I wanted to make a shiny nice looking helmet after a trip to a museum and doing some sketching of the helmets.
I had a BSOD/boot error thing which corrupted some other parts of my computer and this mishap distracted me from the projects I was working on last summer.
what I want to do,
1) make a helmet which looks nice in a render, currently Im playing about with Iray in Substance Designer/Substance Painter, Octane, and Cinema4d.
2) bake the textures on to a low poly version. I've baked lots of normal maps and things like that on simple objects but I haven't done anything like painting a highpoly object then baking the diffuse to a high poly object.
3) eventually use this project with some stuff I've been working on in Marvelous Designer (although I got no idea how!)
thank you for your imput.
Replies
Low Poly doesn't necessarily turn INTO a high poly via subdividing the mesh. It can, but iut doesn't need to.

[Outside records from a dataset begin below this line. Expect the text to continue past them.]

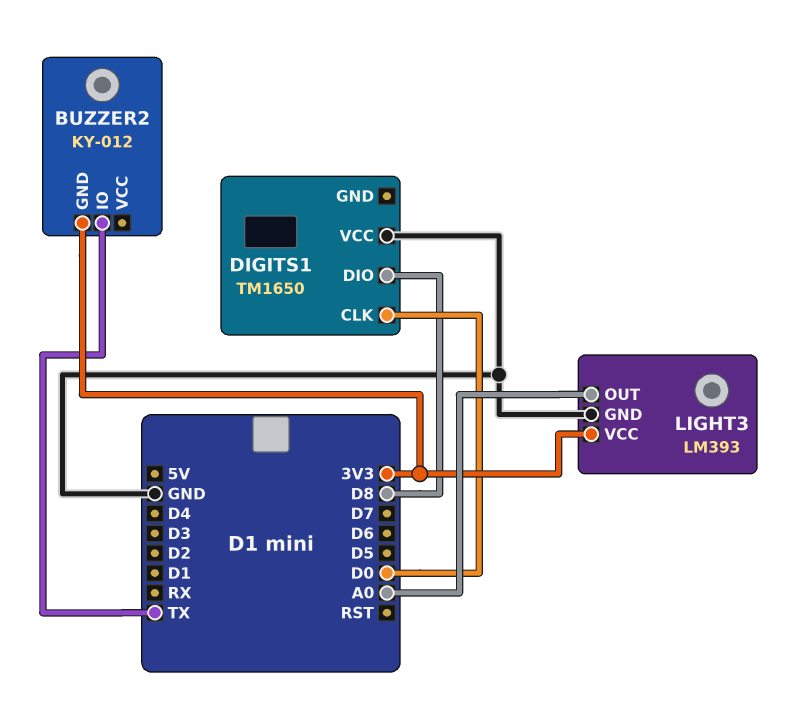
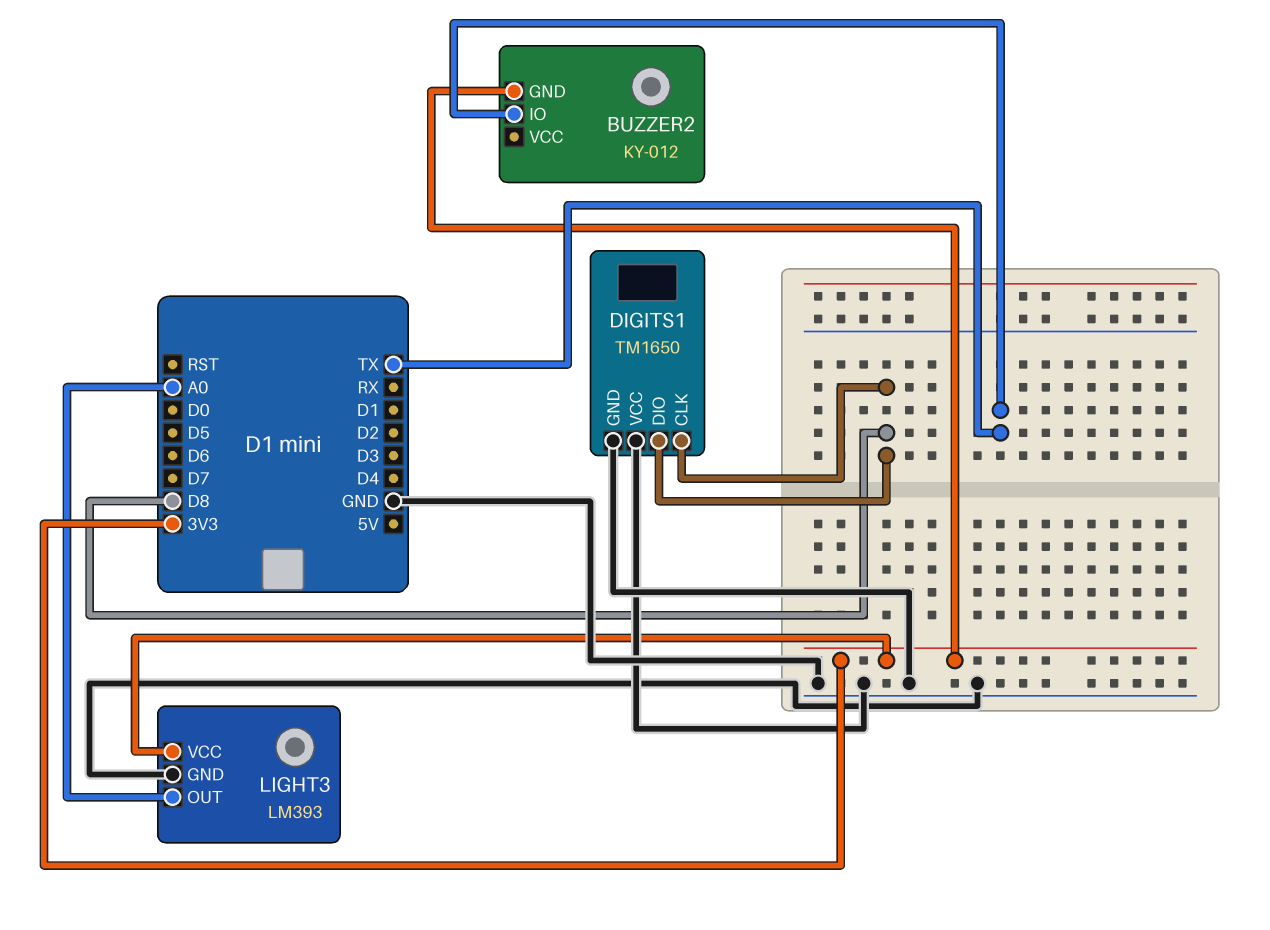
DIGITS1 pin CLK: D0 -> D8
DIGITS1 pin GND: none -> GND

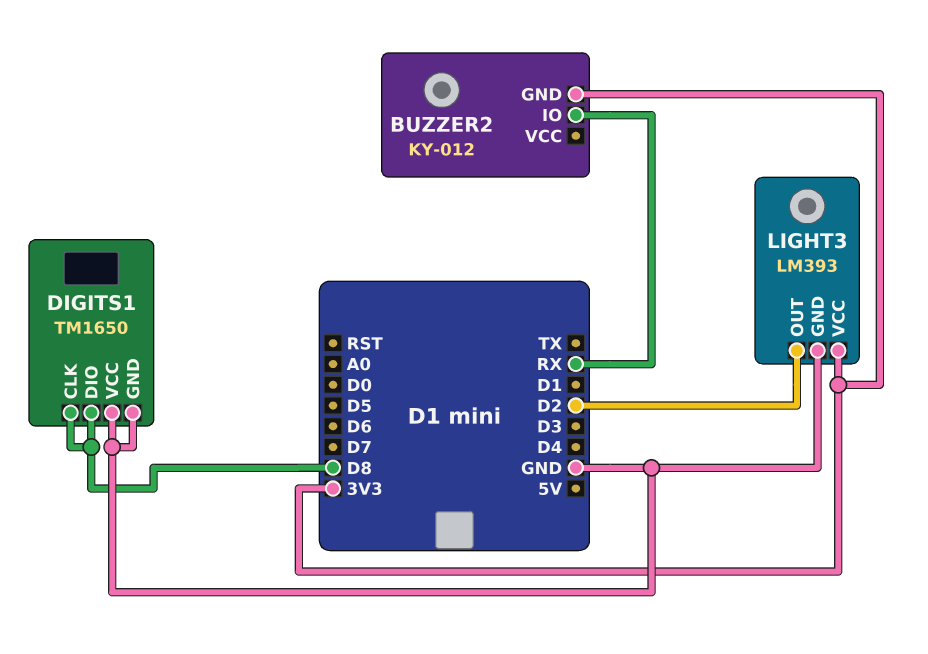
BUZZER2 pin IO: TX -> RX
LIGHT3 pin OUT: A0 -> D2

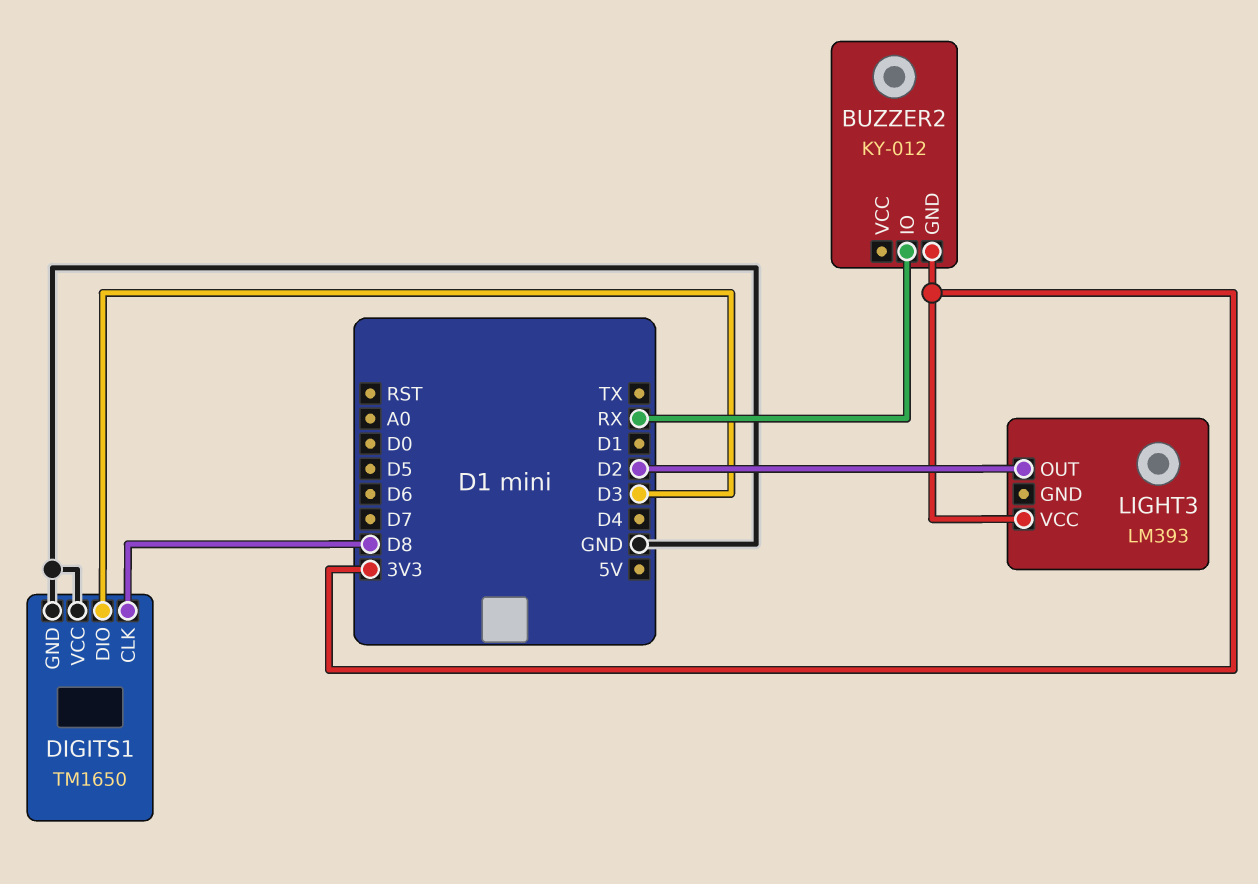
DIGITS1 pin DIO: D8 -> D3
LIGHT3 pin GND: GND -> none

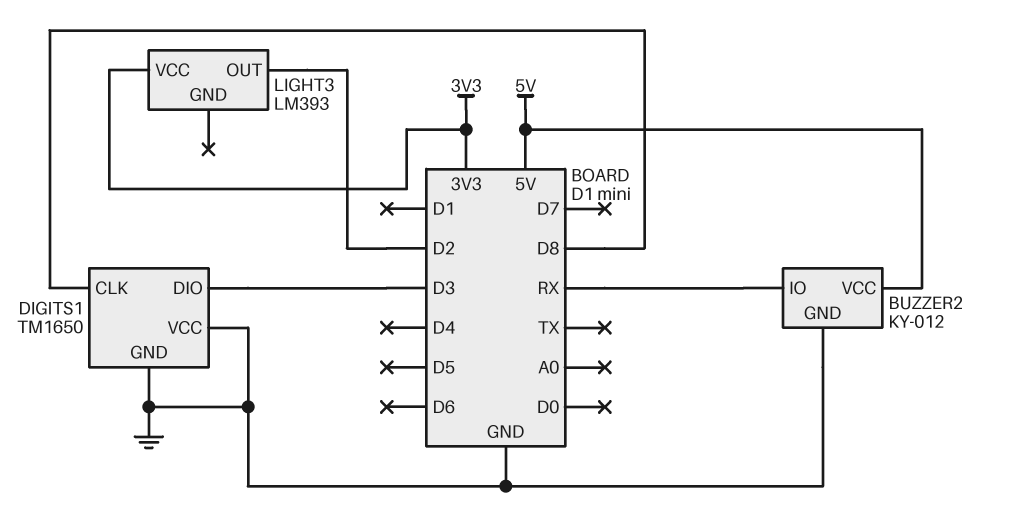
BUZZER2 pin GND: 3V3 -> GND
BUZZER2 pin VCC: none -> 5V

For your helmet, building your high poly model where you subdividing a low poly model that has the appropriate control edge loops should be enough to get to where you're getting.
If you want more hand-holding infomation about the terms I've used, I recommend sitting down with the videos on youtube, like in this link:
https://www.youtube.com/results?search_query=subdivision+modeling
Afterwards, you should have an idea about the workflow.
That being said, even after looking through the Polycount Wiki, Google, and youtube, do you NOT have a high-level understanding of what the asset pipeline for a game ready asset is? Totally fine if you don't, we're just gonna have to go through again what pathway you should generally be expecting.
Facets are where I have them highlighted here.
You high poly model should essentially be the most detail accuratee version of the medieval helmet you are referencing.
Regarding the faceting in your high poly model above, you literally don't have a smooth surface there where there should be. Your bolts also don't looks well separated. WIth something like this, you won't NEED to sculpt, but cleaner high poly geo will get to where you need to go.
Overwatch weapons use "floater meshes" to prep a bake in of certain details that would take too long to model contiguously, like bolt holes or indents.